Abstract
In 303 Creative v. Elenis, the Supreme Court effectively exempted plaintiff Lorie Smith from Colorado’s LGBT-inclusive nondiscrimination law, allowing her to refuse service to same-sex couples if she opens a business designing wedding websites. The Court upended substantive nondiscrimination law, but the opinion also has important implications for standing doctrine. Although standing doctrine requires that plaintiffs must suffer an injury in order to challenge a law’s validity, the Court granted Smith standing even though she was not yet actually in business and had never been threatened with enforcement of Colorado’s nondiscrimination law.
The Court’s lenient treatment in granting Smith standing contrasts starkly with how courts have treated LGBT plaintiffs. Both historically and recently, Congress and state legislatures have targeted their LGBT citizens for discrimination in several major areas: criminal law (through sodomy statutes), employment restrictions (such as Don’t Ask, Don’t Tell), marriage law (by barring same-sex couples from marrying), anti-nondiscrimination laws (by exempting individuals and businesses from LGBT-inclusive local nondiscrimination laws), and speech prohibitions (such as Florida’s “Don’t Say Gay” law). Despite that targeting, courts have denied standing to LGBT plaintiffs challenging these anti-LGBT laws by asserting that the plaintiffs have not suffered injury. Judges have mischaracterized the injuries of LGBT plaintiffs as hypothetical, non-imminent, and not particularized. Ironically, these labels apply more accurately to the injuries alleged by plaintiffs, such as Smith, who were granted standing to challenge LGBT-inclusive nondiscrimination laws, than they do to LGBT plaintiffs who were denied standing to challenge discriminatory laws.

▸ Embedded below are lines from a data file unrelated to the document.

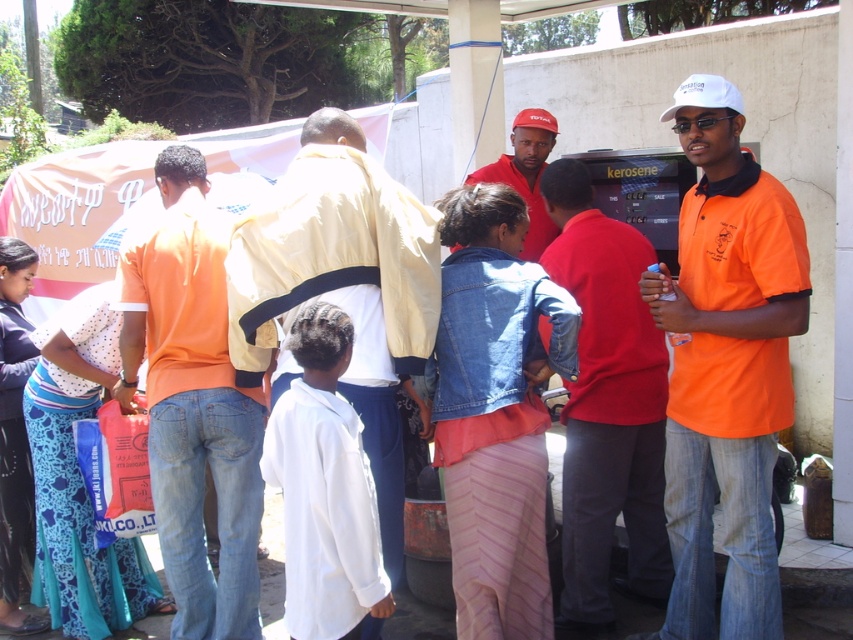
Is point (378, 221) farther from viewer compared to point (605, 506)?

No.

Who is more forward, (256, 246) or (664, 378)?

Point (256, 246) is in front.

Image resolution: width=853 pixels, height=640 pixels. Describe the element at coordinates (343, 285) in the screenshot. I see `light beige jacket at center` at that location.

You are a GUI agent. You are given a task and a screenshot of the screen. Output one action in this format:
    pyautogui.click(x=<x>, y=<y>)
    Task: Click on the light beige jacket at center
    The image size is (853, 640).
    Given the screenshot: What is the action you would take?
    pyautogui.click(x=343, y=285)

How far apart are orange cotton shirt at right and light beige jacket at center?

orange cotton shirt at right and light beige jacket at center are 3.60 feet apart from each other.

Does orange cotton shirt at right have a larger size compared to light beige jacket at center?

No.

Measure the distance between point (x=675, y=612) and camera.

11.58 feet

The height and width of the screenshot is (640, 853). I want to click on orange cotton shirt at right, so click(726, 365).

Who is taller, orange cotton shirt at center or red fabric cap at upper center?

orange cotton shirt at center

Based on the photo, does orange cotton shirt at center have a smaller size compared to red fabric cap at upper center?

No, orange cotton shirt at center is not smaller than red fabric cap at upper center.

Which is in front, point (200, 348) or point (543, 122)?

Positioned in front is point (200, 348).

Locate an element on the screen. Image resolution: width=853 pixels, height=640 pixels. orange cotton shirt at center is located at coordinates (193, 401).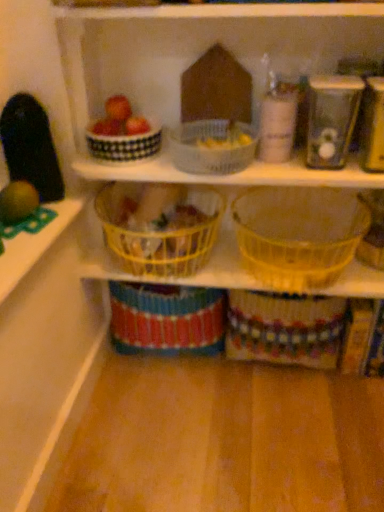
Question: In terms of width, does metallic silver canister at upper right, which is counted as the 2th appliance, starting from the right, look wider or thinner when compared to yellow plastic basket at center, the third basket viewed from the right?

Choices:
 (A) thin
 (B) wide

Answer: (A)

Question: Visually, is metallic silver canister at upper right, which is counted as the 2th appliance, starting from the right, positioned to the left or to the right of yellow plastic basket at center, placed as the second basket when sorted from left to right?

Choices:
 (A) right
 (B) left

Answer: (A)

Question: Estimate the real-world distances between objects in this image. Which object is farther from the yellow plastic basket at center, the third basket viewed from the right?

Choices:
 (A) matte red apple at upper left
 (B) metallic silver toaster at upper right, marked as the first appliance in a right-to-left arrangement
 (C) white checkered basket at upper center, the 4th basket when ordered from right to left
 (D) metallic silver canister at upper right, which is counted as the 2th appliance, starting from the right
 (E) translucent plastic basket at center, positioned as the fourth basket in left-to-right order

Answer: (B)

Question: Which object is positioned closest to the matte red apple at upper left?

Choices:
 (A) white checkered basket at upper center, which ranks as the first basket in left-to-right order
 (B) translucent plastic basket at center, which is the second basket from right to left
 (C) translucent plastic basket at center, positioned as the fourth basket in left-to-right order
 (D) metallic silver canister at upper right, which is counted as the 2th appliance, starting from the right
 (E) metallic silver toaster at upper right, which ranks as the 2th appliance in left-to-right order

Answer: (A)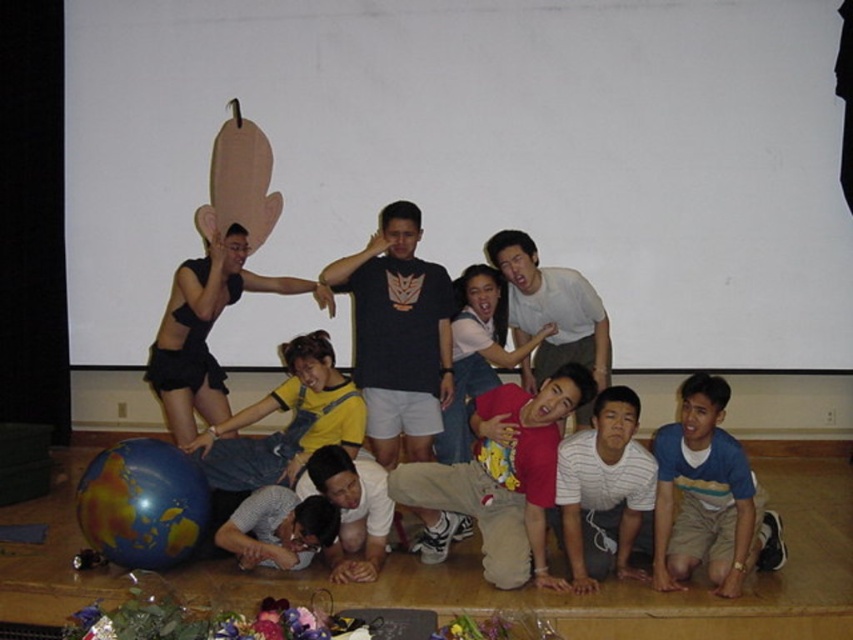
You are standing on the stage and want to move from the point at coordinates point (514, 509) to the point at coordinates point (167, 364). Which direction should you move to get closer to the latter point?

To move from point (514, 509) to point (167, 364), you should move towards the lower left direction since point (167, 364) is located behind point (514, 509).

You are standing at the center of the stage and want to touch the point at coordinates point (706, 497). Which object in the scene should you move towards to reach that point?

The point (706, 497) is located on the blue striped shirt at lower right, so you should move towards the blue striped shirt at lower right to reach that point.

You are a photographer trying to capture a photo of the matte red shirt at center and the blue striped shirt at lower right. Which of the two shirts is positioned higher in the image?

The matte red shirt at center is positioned higher than the blue striped shirt at lower right because it is located above it.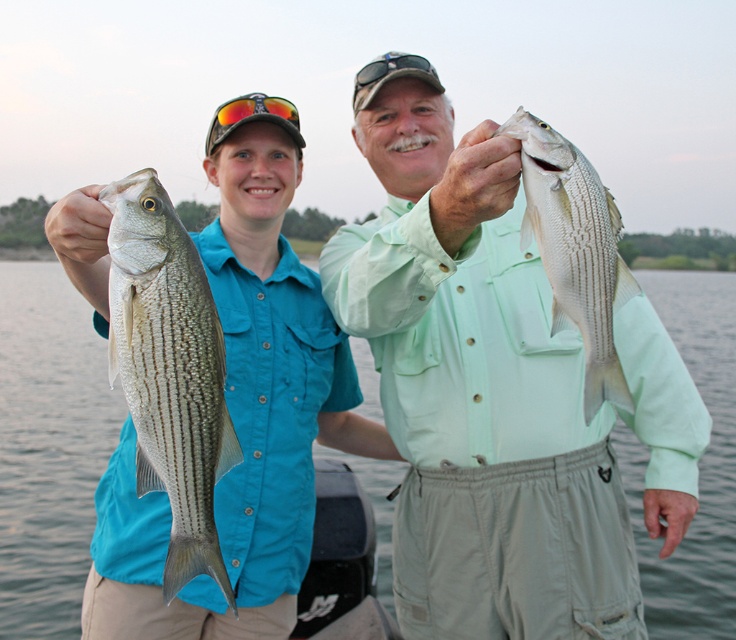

No principled distinction explains why the injuries suffered by LGBT plaintiffs are insufficient for standing purposes while Lorie Smith’s bare desire to discriminate in a business she might pursue in the future is sufficient. This Article exposes this double standard and discusses hypotheses to explain its origins and persistence. Fortunately, despite the long history of courts denying LGBT plaintiffs standing to contest the constitutionality of anti-LGBT laws, future plaintiffs can now argue that 303 Creative’s holding requires courts to recognize that they have standing. The Court’s otherwise rights diminishing opinion in 303 Creative could play a role in protecting LGBT rights in the long run by helping plaintiffs secure standing to challenge anti-LGBT laws.